▸ **ACTIVITY A**
Copy the part of the quantum communication article below word for word, starting at the words "To demonstrate this" and ending after the words "high-resolution quantum imaging.".
▸ **ACTIVITY B**
In the quantum communication article below, how wide a range did the scientists' ultra-broadband quantum optical state extend over?

▸ **TEXT SECTION**
== Segment start ==
Posted in | Quantum Computing

Scientists Achieve Quantum Leap in Secure Data Communication

Quantum communication, which assures total data security, is one of the most progressive divisions of the “second quantum revolution.” In the field of quantum communication, the parties that take part can identify any attempt at intruding by making use of the basic principle of quantum mechanics that a measurement has an impact on the measured quantity. Hence, the mere presence of an intruder can be identified by recognizing the traces left behind by his evaluations of the communication channel.

This image illustrates the researcher's technique, in which they replaced electrical nonlinearity with a direct optical nonlinearity, transforming the quantum information into a classical optical signal. (Image credit: Bar-Ilan University)

At present, the main disadvantage of quantum communication is the gradual speed of the transfer of data, which is restricted by the speed at which the parties can carry out quantum evaluations.

Scientists from Bar-Ilan University have developed a technique that outclasses this “speed limit,” and allows an increase in the data transfer rate by over five orders of magnitude. The outcomes of the study have been published in the Nature Communications journal on February 9, 2018.

Homodyne detection is a central component of quantum optics, functioning as a basic tool for processing quantum information. The standard homodyne technique is hampered by a high bandwidth restriction. Although quantum optical phenomena, adopted for quantum communication, can easily span a bandwidth of several teraHertz, the standard techniques for processing this information are intrinsically restricted to the electronically accessible megaHertz-to-gigaHertz range. This generates a drastic gap between the applicable optical phenomena used for conveying the quantum information, as well as the potential to evaluate it. Therefore, the processing rate of the quantum information can be highly restricted.

As part of their study, the scientists substitute the electrical nonlinearity that functions as the focal point of homodyne detection, which converts the optical quantum information into a classical electrical signal, with a direct optical nonlinearity, converting the quantum information into a classical optical signal. Consequently, the output signal of the evaluation continues to be in the optical regime and conserves the expansive bandwidth offered by the optical phenomena.

We offer a direct optical measurement that conserves the information bandwidth, instead of an electrical measurement that compromises the bandwidth of the quantum optical information.

Dr. Yaakov Shaked

To demonstrate this concept, the scientists carried out a concurrent evaluation of an ultra-broadband quantum optical state, extending over 55 THz, exhibiting non-classical behavior over the complete spectrum. Such an evaluation by adopting standard technique would be practically improbable.

The work was achieved using a partnership between the Quantum Optics Labs of Professor Avi Pe’er and Professor Michael Rosenbluh, in cooperation with Yoad Michael, Dr. Rafi Z. Vered, and Leon Bello from the Department of Physics and Institute for Nanotechnology and Advanced Materials at Bar-Ilan University.

This innovative type of quantum evaluation holds good also to other divisions of the “second quantum revolution,” for example, super-sensitivity quantum sensing, quantum computing with superpowers, and high-resolution quantum imaging.
== Segment end ==
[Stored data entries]
== Segment start ==
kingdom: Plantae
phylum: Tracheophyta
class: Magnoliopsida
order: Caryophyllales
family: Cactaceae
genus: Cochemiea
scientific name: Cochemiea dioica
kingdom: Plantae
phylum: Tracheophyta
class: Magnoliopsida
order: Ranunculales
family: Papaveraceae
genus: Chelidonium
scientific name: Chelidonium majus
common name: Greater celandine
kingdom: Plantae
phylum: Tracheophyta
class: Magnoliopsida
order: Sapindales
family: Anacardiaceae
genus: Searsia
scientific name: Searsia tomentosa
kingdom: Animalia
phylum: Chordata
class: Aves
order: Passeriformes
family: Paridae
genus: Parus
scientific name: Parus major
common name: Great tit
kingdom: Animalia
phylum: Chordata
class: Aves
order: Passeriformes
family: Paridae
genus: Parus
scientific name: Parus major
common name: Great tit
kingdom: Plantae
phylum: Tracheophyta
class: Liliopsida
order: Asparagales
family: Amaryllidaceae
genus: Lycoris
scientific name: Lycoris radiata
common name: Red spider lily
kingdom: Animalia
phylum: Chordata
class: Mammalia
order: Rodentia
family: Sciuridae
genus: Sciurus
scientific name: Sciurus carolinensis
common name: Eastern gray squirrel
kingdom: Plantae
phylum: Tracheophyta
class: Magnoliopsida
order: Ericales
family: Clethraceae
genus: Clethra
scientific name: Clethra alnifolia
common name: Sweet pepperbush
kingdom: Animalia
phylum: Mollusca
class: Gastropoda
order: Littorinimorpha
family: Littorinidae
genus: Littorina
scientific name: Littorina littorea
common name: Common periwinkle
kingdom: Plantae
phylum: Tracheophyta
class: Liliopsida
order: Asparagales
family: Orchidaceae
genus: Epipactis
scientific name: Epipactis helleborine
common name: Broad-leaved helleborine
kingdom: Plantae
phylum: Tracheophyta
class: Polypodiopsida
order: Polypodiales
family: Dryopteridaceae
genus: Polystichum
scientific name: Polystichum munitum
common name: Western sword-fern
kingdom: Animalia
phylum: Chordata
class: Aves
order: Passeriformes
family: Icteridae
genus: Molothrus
== Segment end ==
▸ **REPLY A**
To demonstrate this concept, the scientists carried out a concurrent evaluation of an ultra-broadband quantum optical state, extending over 55 THz, exhibiting non-classical behavior over the complete spectrum. Such an evaluation by adopting standard technique would be practically improbable.

The work was achieved using a partnership between the Quantum Optics Labs of Professor Avi Pe’er and Professor Michael Rosenbluh, in cooperation with Yoad Michael, Dr. Rafi Z. Vered, and Leon Bello from the Department of Physics and Institute for Nanotechnology and Advanced Materials at Bar-Ilan University.

This innovative type of quantum evaluation holds good also to other divisions of the “second quantum revolution,” for example, super-sensitivity quantum sensing, quantum computing with superpowers, and high-resolution quantum imaging.

▸ **REPLY B**
Over 55 THz.